In a recent RCT, the effectiveness of eight weeks of curcuminoid supplementation, a rather apolar polyphenol, at a daily dose of 1 g, on markers of oxidative stress and inflammation in patients with metabolic syndrome was investigated. Supplementation with curcuminoids significantly improved serum SOD activity and reduced MDA and CRP concentrations compared with placebo [356]. The same study included a meta-analysis of data from all RCTs to study the impact of curcuminoid administration on CRP. Overall, curcuminoids vs. placebo reduced circulating CRP concentrations by about 2.2 mg/L.

3.3.2. Carotenoids

Carotenoids are a group of mostly C-40 tetraterpenoid plant pigments and have been discussed for their antioxidant properties and quenching of ROS such as singlet oxygen and lipid peroxides within the lipid bilayer of the cell membrane [357]. Low levels of α- and β-carotene, lutein/zeaxanthin, as well as total carotenoids have been significantly associated with increased levels of oxidative stress, as recently reviewed [358], and also of inflammation [359]. For instance, low levels of α- and β-carotene, lutein/zeaxanthin, and total carotenoids were significantly more likely to be associated with increased IL-6 levels in women [359]. Another randomized, cross-over study determined the effect of orange and blackcurrant juice (high carotenoid content) supplementation in patients with peripheral arterial disease for four weeks; supplementation resulted in reduced inflammation markers, i.e., CRP and fibrinogen in plasma, while no significant differences regarding IL-6 and endothelial markers compared to placebo group were found [360]. Carotenoids such as lutein, zeaxanthin, and carotene plasma concentrations have also received attention for their potential antiviral roles [361]. A higher risk of mortality has been associated with low concentrations of plasma carotenoids in patients having contracted an HIV infection [100]. Carotenoids may also impact immune function by regulating membrane fluidity and gap-junction communication [362]. Finally, some carotenoids serve as precursors for vitamin A and may thereby exert immune-modulating functions attributed directly to vitamin A status.
A prospective serologic analysis of over 29,000 men revealed that higher serum β-carotene had significantly lower all-cause mortality, by about 19%. In addition, serum β-carotene was significantly associated with reduced risk of death from CVDs, cancer, diabetes, respiratory disease, and diabetes, providing evidence that higher β-carotene biochemical status is associated with a multitude of mortality causes [363]. However, cause and consequence could not be established in this study.

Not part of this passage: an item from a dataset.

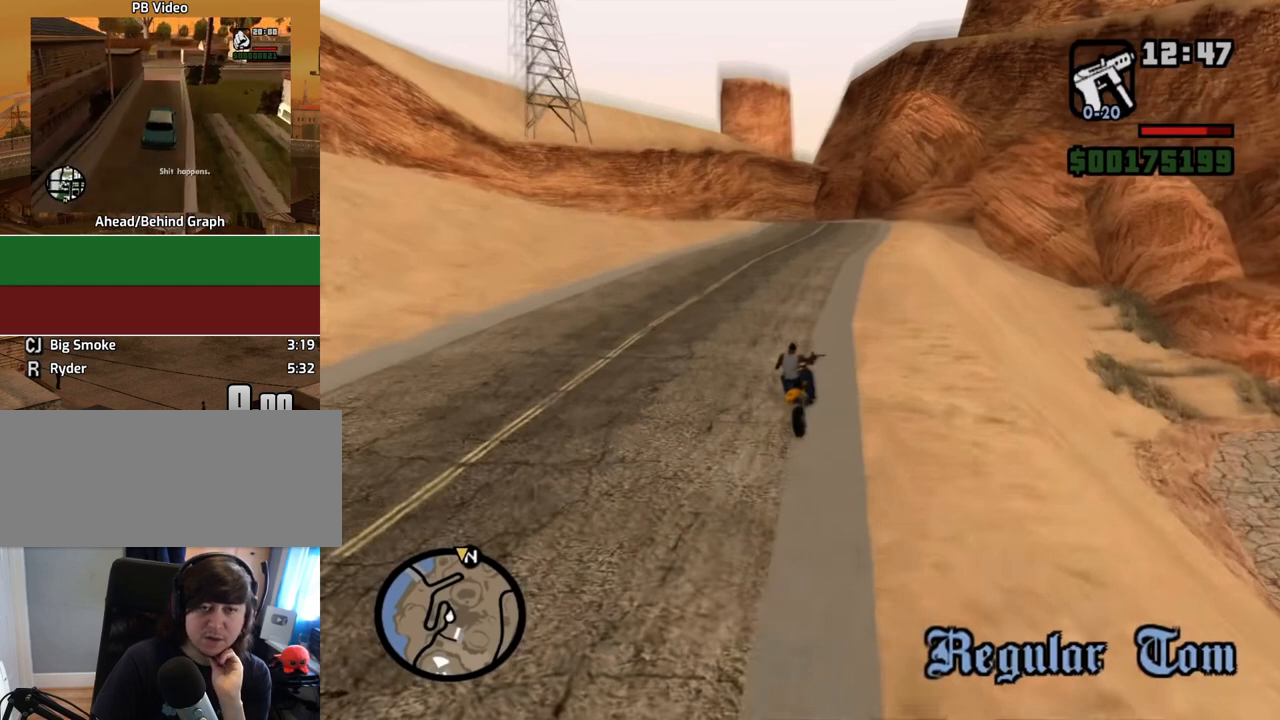
{"keys": [], "mouse": [], "events": []}
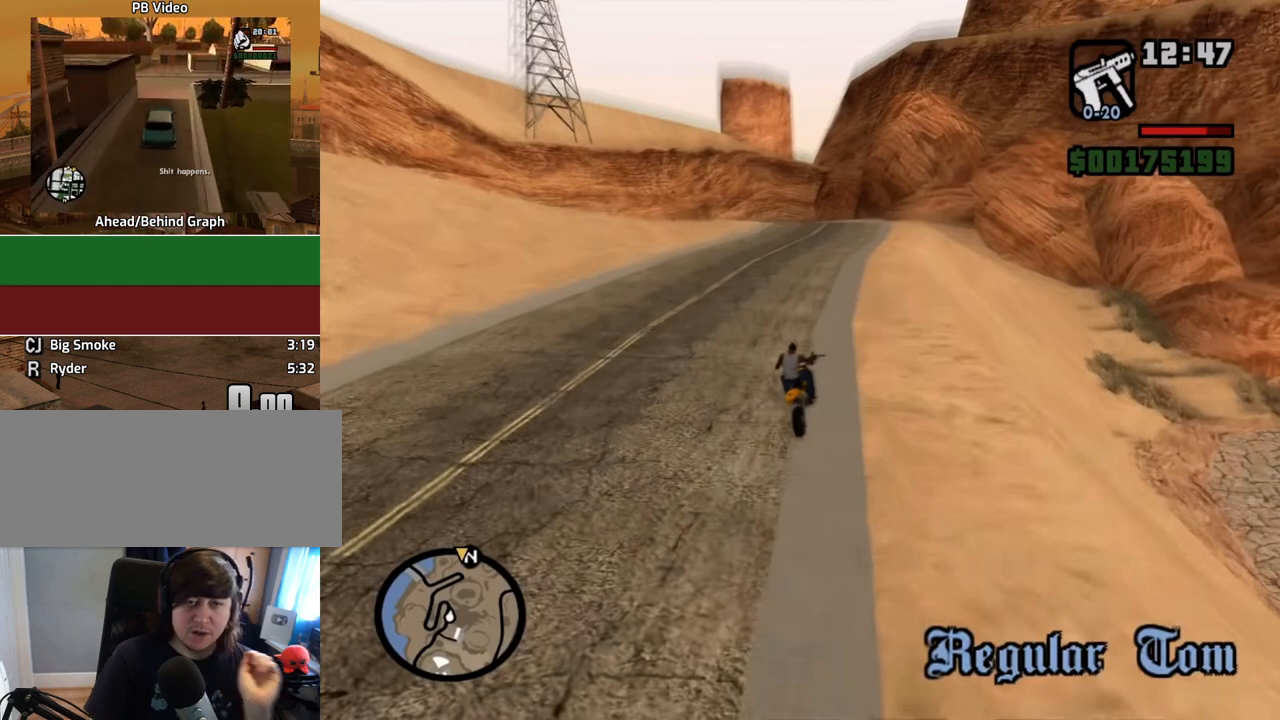
{"keys": [], "mouse": [], "events": []}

In line with this finding are results from a meta-analysis in which one study highlighted that in elderly subjects, higher lutein/zeaxanthin levels were associated with 23% lower respiratory mortality [364]. Care should be taken as supplementation of higher doses of β-carotene (20–30 mg/d for several years) has caused increased cancer rates, though specifically in smokers and asbestos-exposed workers [365].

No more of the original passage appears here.